Book Card  -  Volume 22  -  Book Review Number 1  -  Thu, Dec 5, 1991 9:59 PM



TITLE: MAUS: A Survivor's Tale
AUTHOR: Art Spiegelman
PUBLISHER: Pantheon
COPYRIGHT: 1986

MAUS is one of those odd, brilliant books in which Ponarvians delight. Art Spiegelman is a cartoon artist. He has made his living for years doing avant garde, underground comics. Finally in 1986 he came out with this book. It's an autobiographical novel about Speigelman's father experience as a Jew in Poland in the years leading up to WW2 and into the war, up until he was finally captured by the Germans and sent to Auschwitz in 1944.

It's amazing that a comic book can be so harrowing and narratively riveting. The book starts out with Speigelman visiting his father, Vladik, in the mid 1980's, who now lives in the Rego Park section of Queens. Vladik's wife, Speigelman's mother, Anja, has died just a few years ago, and Speigelman gets his father to tell what his early courtship was like with her. And so begins this tale of surviving. The Jews in this comic book are all mice, the Nazi's cats, and the Poles are pigs. When a Jew wants to "pass" as a Pole, speigelman draws a mouse wearing a pig mask.

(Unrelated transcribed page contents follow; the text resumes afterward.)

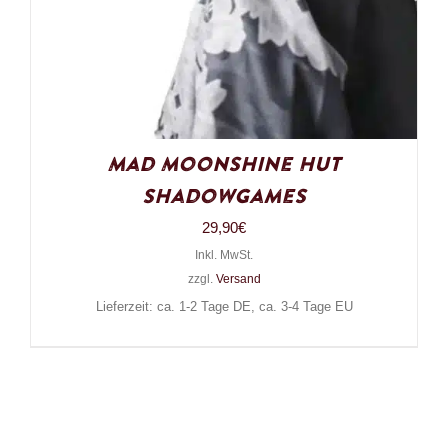
Mad Moonshine Hut
Shadowgames
29,90
€
Inkl. MwSt.
zzgl.
Versand
Lieferzeit: ca. 1-2 Tage DE, ca. 3-4 Tage EU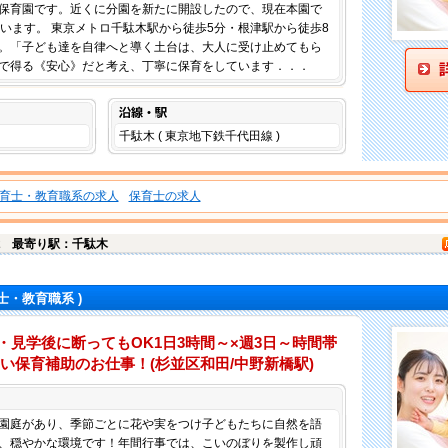
保育園です。近くに分園を新たに開設したので、現在本園で
ています。 東京メトロ千駄木駅から徒歩5分・根津駅から徒歩8
。「子ども達を自律へと導く土台は、大人に受け止めてもら
で得る《安心》だと考え、丁寧に保育をしています．．．
沿線・駅
千駄木 ( 東京地下鉄千代田線 )
育士・教育職系の求人
保育士の求人
木
最寄り駅：千駄木
士・教育職系 )
・見学後に断ってもOK1日3時間～×週3日～時間帯
い保育補助のお仕事！(杉並区和田/中野新橋駅)
仕事内容
園庭があり、季節ごとに花や実をつけ子どもたちに自然を語
、穏やかな環境です！年間行事では、こいのぼりを製作し頑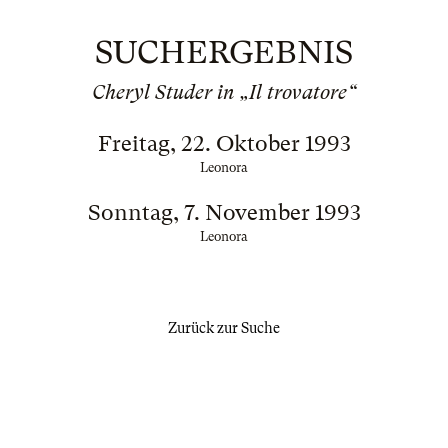
SUCHERGEBNIS
Cheryl Studer in „Il trovatore“
Freitag, 22. Oktober 1993
Leonora
Sonntag, 7. November 1993
Leonora
Zurück zur Suche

The story is extraordinarily detailed, surprisingly for a comic (in fact, throw out the window all your preconceptions about comic books when you read this book). The prose details all the twists and turns of Vladik and Anja as they were forced by the nazi's into the Jewish ghetto. It tells how they and manage to hide and survive as all their friends and family are one by one taken away to the camps. Speigelman even gives us architectural drawings of their various hiding places in the various houses they managed to live. You see the false walls, the secret pathway under the coal bins, etc. You learn about the Jewish police in the ghettos, who were in league with the Nazis; you see how thee jews hid valuables in tins of shoe polish; you see maps of how parts of Poland was annexed to both Russia and Germany, with only a small Polish protectorate left, its government, like in Vichy France, lackeys of the the Reich.

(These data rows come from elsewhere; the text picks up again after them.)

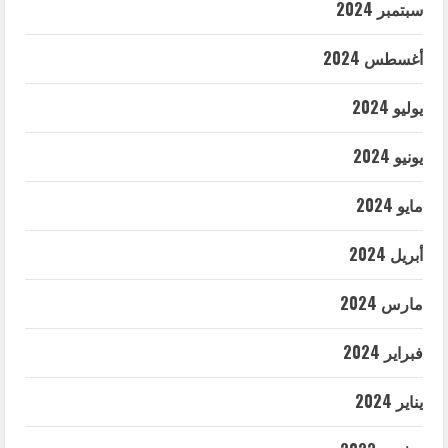
سبتمبر 2024
أغسطس 2024
يوليو 2024
يونيو 2024
مايو 2024
أبريل 2024
مارس 2024
فبراير 2024
يناير 2024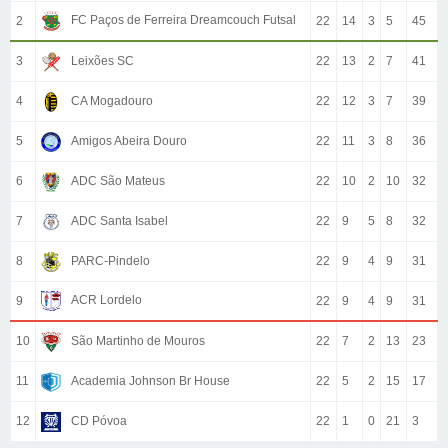
FC Paços de Ferreira Dreamcouch Futsal
2
22
14
3
5
45
3
Leixões SC
22
13
2
7
41
4
CA Mogadouro
22
12
3
7
39
5
Amigos Abeira Douro
22
11
3
8
36
6
ADC São Mateus
22
10
2
10
32
7
ADC Santa Isabel
22
9
5
8
32
8
PARC-Pindelo
22
9
4
9
31
ACR Lordelo
9
22
9
4
9
31
10
São Martinho de Mouros
22
7
2
13
23
11
Academia Johnson Br House
22
5
2
15
17
12
CD Póvoa
22
1
0
21
3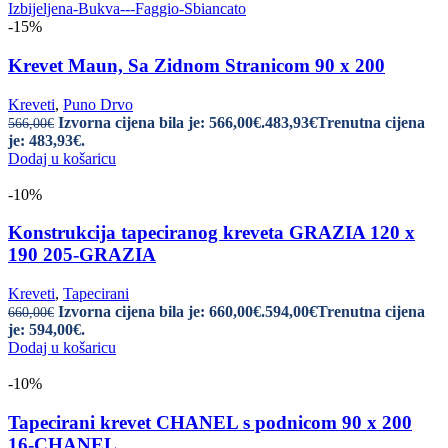
-15%
Krevet Maun, Sa Zidnom Stranicom 90 x 200
Kreveti
,
Puno Drvo
Izvorna cijena bila je: 566,00€.
483,93
€
Trenutna cijena
566,00
€
je: 483,93€.
Dodaj u košaricu
-10%
Konstrukcija tapeciranog kreveta GRAZIA 120 x
190 205-GRAZIA
Kreveti
,
Tapecirani
Izvorna cijena bila je: 660,00€.
594,00
€
Trenutna cijena
660,00
€
je: 594,00€.
Dodaj u košaricu
-10%
Tapecirani krevet CHANEL s podnicom 90 x 200
16-CHANEL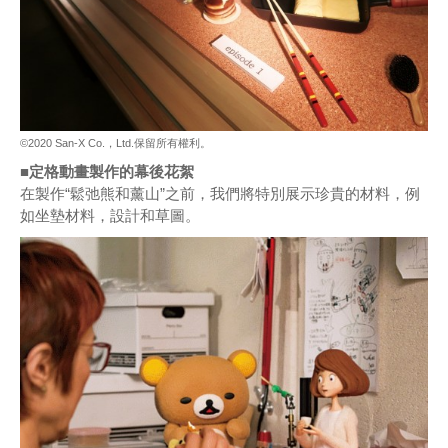
©2020 San-X Co.，Ltd.保留所有權利。
■定格動畫製作的幕後花絮
在製作“鬆弛熊和薰山”之前，我們將特別展示珍貴的材料，例
如坐墊材料，設計和草圖。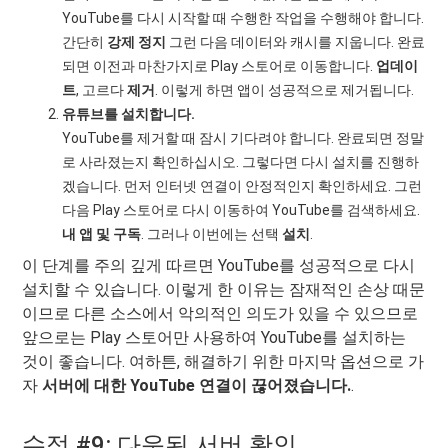
YouTube를 다시 시작할 때 수행한 작업을 수행해야 합니다.
간단히
강제 정지
그런 다음 데이터와 캐시를 지웁니다. 완료
되면 이전과 마찬가지로 Play 스토어로 이동합니다.
업데이
트
, 고르다
제거
. 이렇게 하면 앱이 성공적으로 제거됩니다.
유튜브를 설치합니다.
YouTube를 제거할 때 잠시 기다려야 합니다. 완료되면 정말
로 사라졌는지 확인하십시오. 그렇다면 다시 설치를 진행하
겠습니다. 먼저 인터넷 연결이 안정적인지 확인하세요. 그런
다음 Play 스토어로 다시 이동하여 YouTube를 검색하세요.
내 앱 및 구독
. 그러나 이번에는 선택
설치
.
이 단계를 주의 깊게 따르면 YouTube를 성공적으로 다시
설치할 수 있습니다. 이렇게 한 이유는 잠재적인 손상 때문
이므로 다른 소스에서 악의적인 의도가 있을 수 있으므로
앞으로는 Play 스토어만 사용하여 YouTube를 설치하는
것이 좋습니다. 여하튼, 해결하기 위한 마지막 옵션으로 가
자
서버에 대한 YouTube 연결이 끊어졌습니다.
.
수정 #9: 다운된 서버 확인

Just when the story is becoming to much, too horrible, too heartbreaking, Speigelman cuts back to the present, to his father squabbling with his new wife, Mala, also a holacaust survivor, over money, and with his son over the broken drain pipe on the house. You see what type of people this wartime experience has turned these survivors into. That's heartbreaking, too.

I came across this book because I'm teaching a course in the spring on American Jewish Literature, and I was looking for a book written by an American Jew about the holacaust. It seems ironic that the best book I've found is a deadly serious comic book. Speigelman is just out with a sequal to MAUS. It profiles his father's experiences from Auschwitz to the present. It's getting rave notices, too. If it's as good as MAUS 1, it must be brilliant.